Het gedicht bestaat uit drie strofen van elk zeven verzen. Het is gedeeltelijk rijmloos, want in de eerste drie verzen van elke strofe is geen rijm te bekennen. De laatste vier verzen vertonen omarmend rijm met een wat humoristische vorm: gaan en – aan en – aan en. Als een dichter zo iets één keer doet, kun je hem van rijmdwang verdenken. Gossaert vermijdt dit door een drievoudige weergave. Dat “maagden” in strofe 2 rijmt op “klaagde” in str. 3 lijkt me toevallig.

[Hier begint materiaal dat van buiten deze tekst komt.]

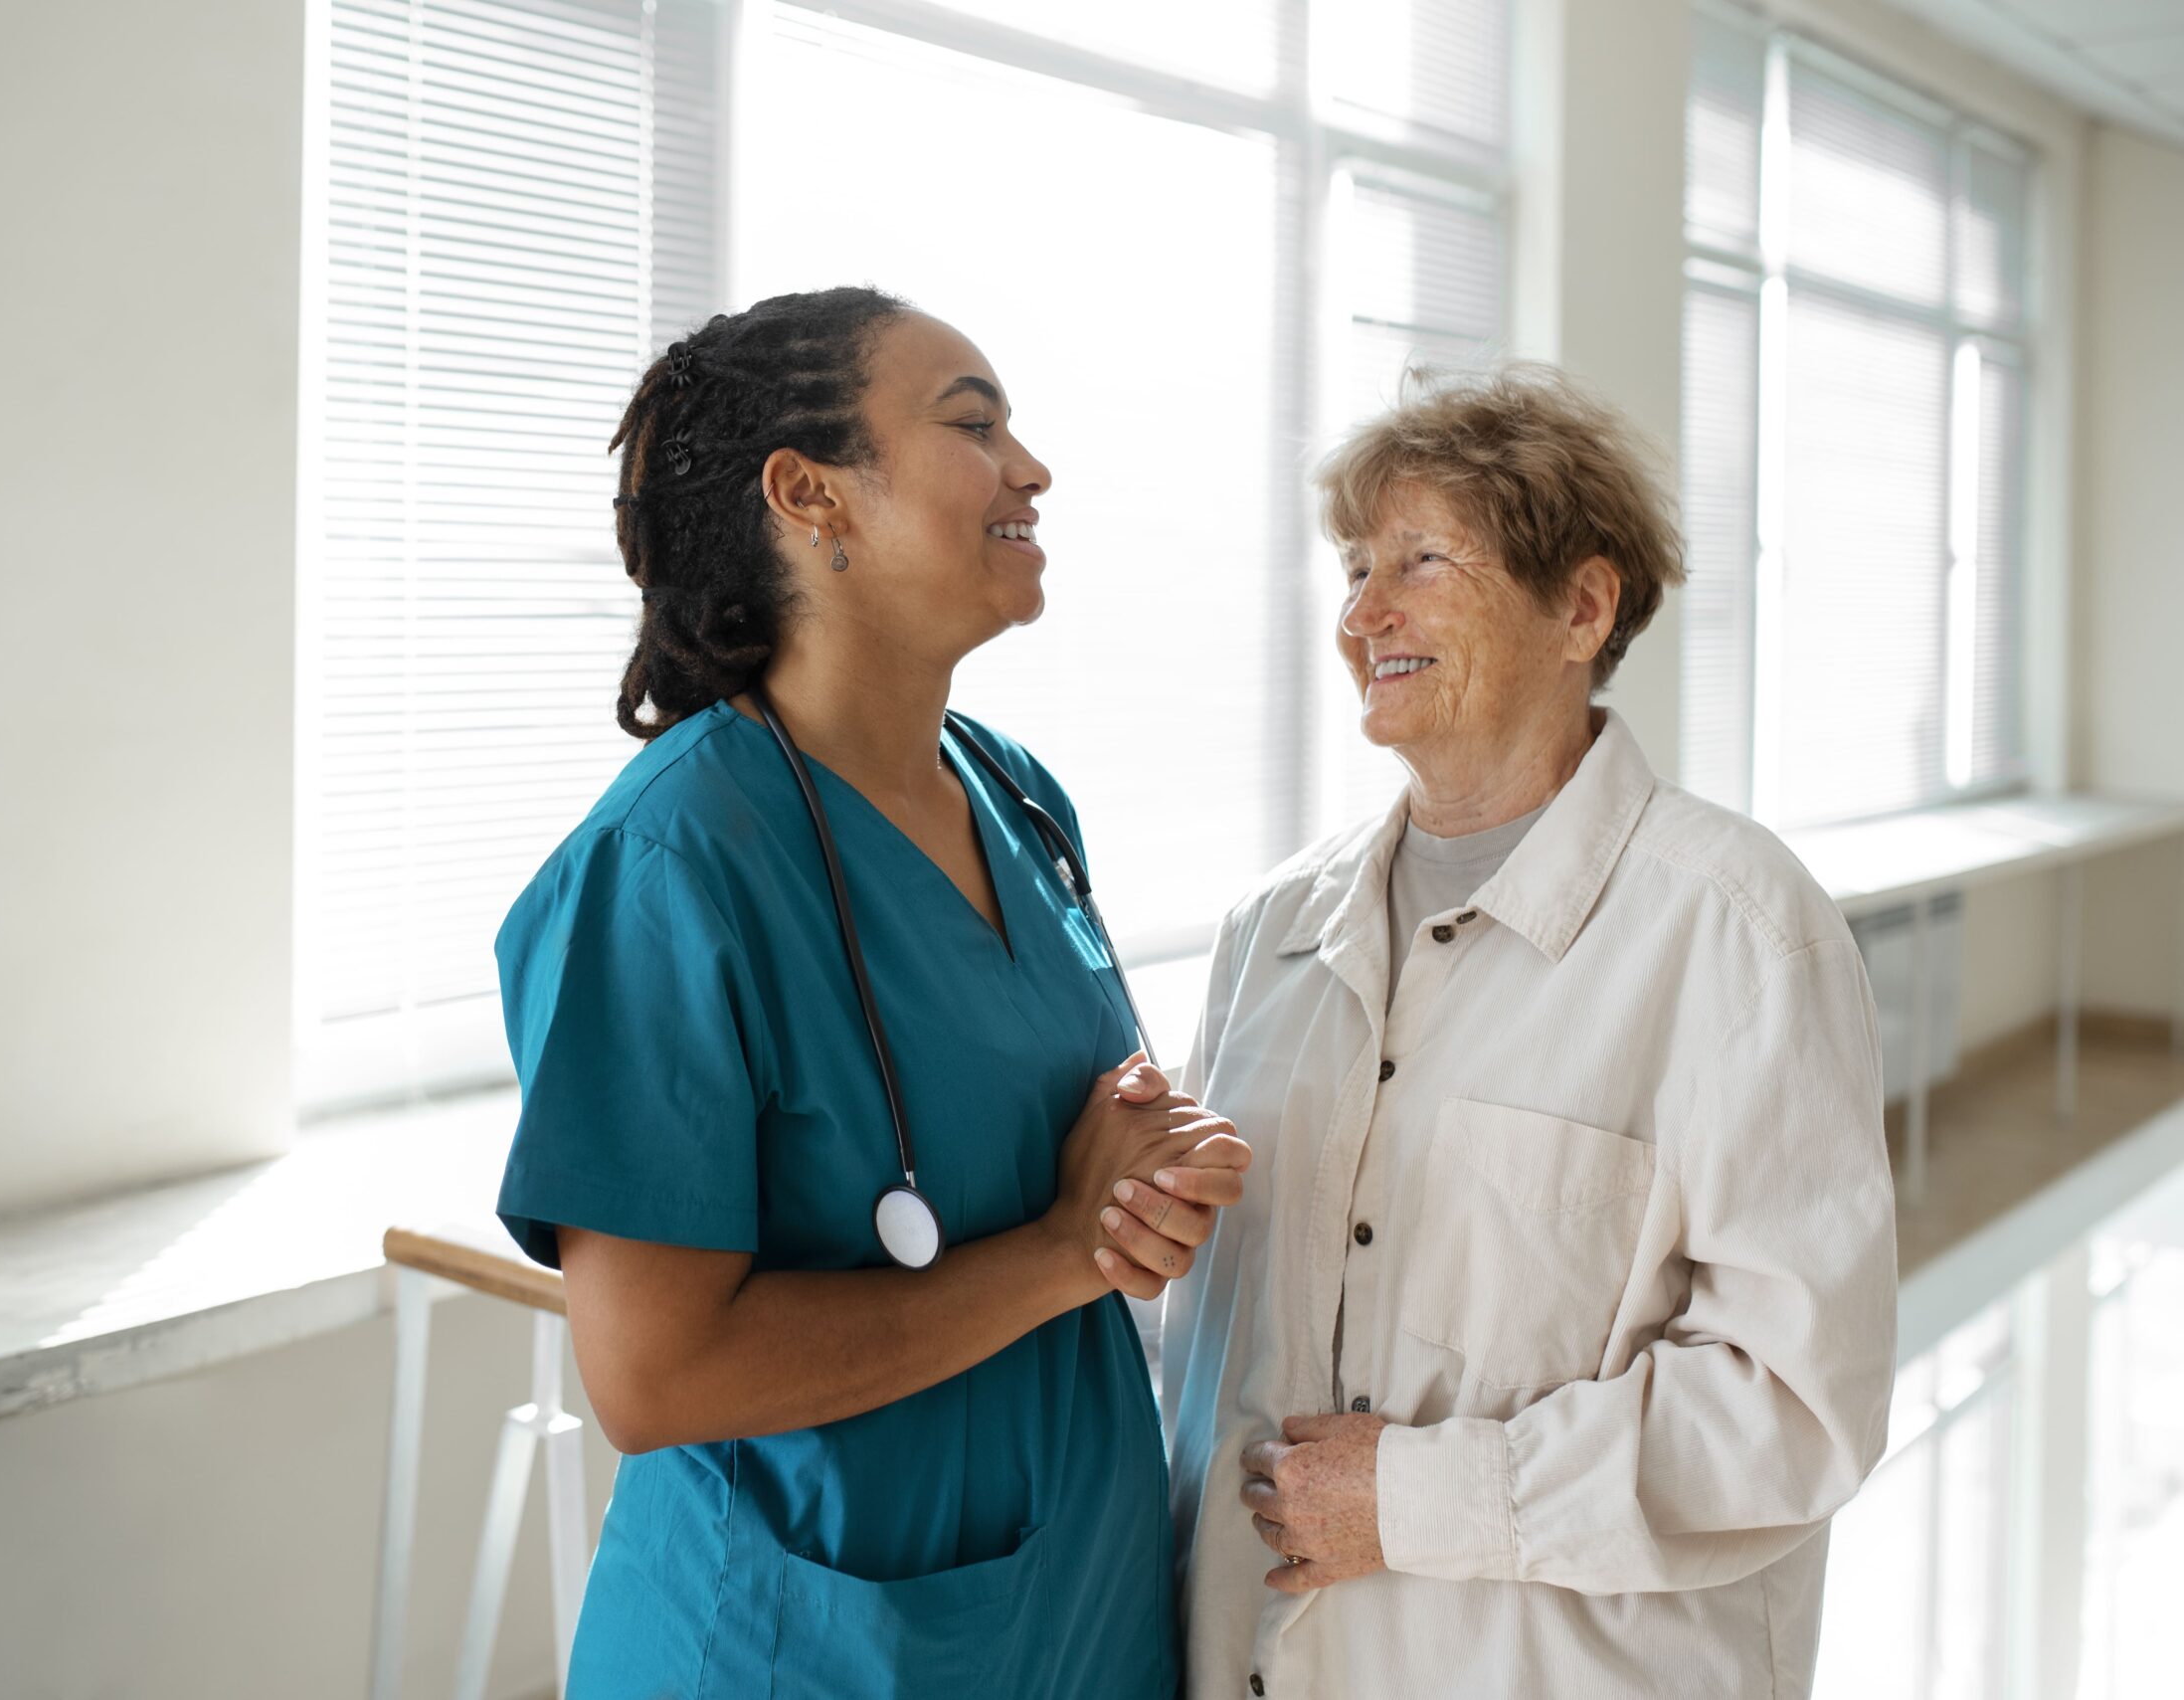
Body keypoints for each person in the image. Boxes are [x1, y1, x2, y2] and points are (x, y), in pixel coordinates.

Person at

Antimetrie treedt drie keer op in str. 1. “Vaarwel” en “Nooit” beklemtonen het onherroepelijke besluit, “Zag” tekent de pijn die het zien van haar vertrekkende zoon de moeder doet. In str. 2 is “Laat” antimetrisch. Zo komt er veel klem op de opdracht van de moeder. “Zag” en “Vond” tekenen de emotie van de gelukkige moeder.
Ondanks het Bijbelse begin is het gedicht in de Middeleeuwen gesitueerd. De zetels, de poort en de slotbrug geven dit duidelijk aan. In die tijd kwam melaatsheid ook in Europa voor, waarschijnlijk als gevolg van de kruistochten.

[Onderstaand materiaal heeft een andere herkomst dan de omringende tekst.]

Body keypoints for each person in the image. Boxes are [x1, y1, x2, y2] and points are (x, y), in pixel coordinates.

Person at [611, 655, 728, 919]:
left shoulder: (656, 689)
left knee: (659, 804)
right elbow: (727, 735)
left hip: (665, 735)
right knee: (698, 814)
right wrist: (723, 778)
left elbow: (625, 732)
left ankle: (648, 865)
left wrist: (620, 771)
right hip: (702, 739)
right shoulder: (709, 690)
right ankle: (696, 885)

Het Bijbelse aspect vinden we niet alleen in het begin, maar ook in het gegeven van het gedicht. Het verhaal alludeert duidelijk op de gelijkenis van de verloren zoon. De vader is vervagen door de moeder en de oudste zoon is verdwenen.

Een mogelijke verklaring

Er is gesuggereerd dat Gossaert in “De moeder” zijn eigen dichterschap aan de orde stelt. Hij kwam er slechts sporadisch toe een gedicht te schrijven. Jarenlang was hij verloren voor de poëzie. De associatie met de verloren zoon ligt dan voor de hand. Dat de vader hier is vervangen door de moeder zou verklaard kunnen worden uit het vrouwelijke “poëzie”.

Tot slot

Zo zien wij dat in de archaïserende elementen, woordkeus, hebraïsme, setting van het verhaal, Bijbelse en Middeleeuwse sfeer, het gedicht retorisch geladen wordt. Het jambische metrum leidt hier tot een gedragen stijl: “En door de lanen / Zag zij hem gaan / En sprak geen vervloeking maar weende zeer.”

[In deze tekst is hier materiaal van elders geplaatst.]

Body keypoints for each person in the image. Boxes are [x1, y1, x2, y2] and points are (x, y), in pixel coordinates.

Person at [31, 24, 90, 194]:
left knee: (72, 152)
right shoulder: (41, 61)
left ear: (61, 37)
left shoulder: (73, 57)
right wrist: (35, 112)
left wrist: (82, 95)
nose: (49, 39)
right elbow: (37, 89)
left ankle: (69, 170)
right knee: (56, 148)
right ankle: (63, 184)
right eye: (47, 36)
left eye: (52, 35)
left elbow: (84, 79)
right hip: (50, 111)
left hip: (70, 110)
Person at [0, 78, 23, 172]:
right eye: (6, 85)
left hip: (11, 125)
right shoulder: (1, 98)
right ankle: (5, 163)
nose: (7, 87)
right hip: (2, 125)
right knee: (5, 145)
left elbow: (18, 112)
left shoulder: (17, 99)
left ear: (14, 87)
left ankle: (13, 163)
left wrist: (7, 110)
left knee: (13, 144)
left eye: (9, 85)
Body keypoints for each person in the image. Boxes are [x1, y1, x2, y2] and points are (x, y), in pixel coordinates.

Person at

Gossaert gaf zijn bundel niet voor niets de titel “Experimenten” mee. Hij experimenteert met (retorische) stijl, met woordkeus, met verhaalsetting. In een geval schrijft hij een triest verhaal in een feestelijk dansend ritme. Zijn kunstenaarschap blijkt uit het feit dat voor mij de sterk emotionerende inhoud toch niet goed uit deze in de bespreking vermelde eigenschappen is te verklaren. Dat is en blijft het geheim van het dichterschap.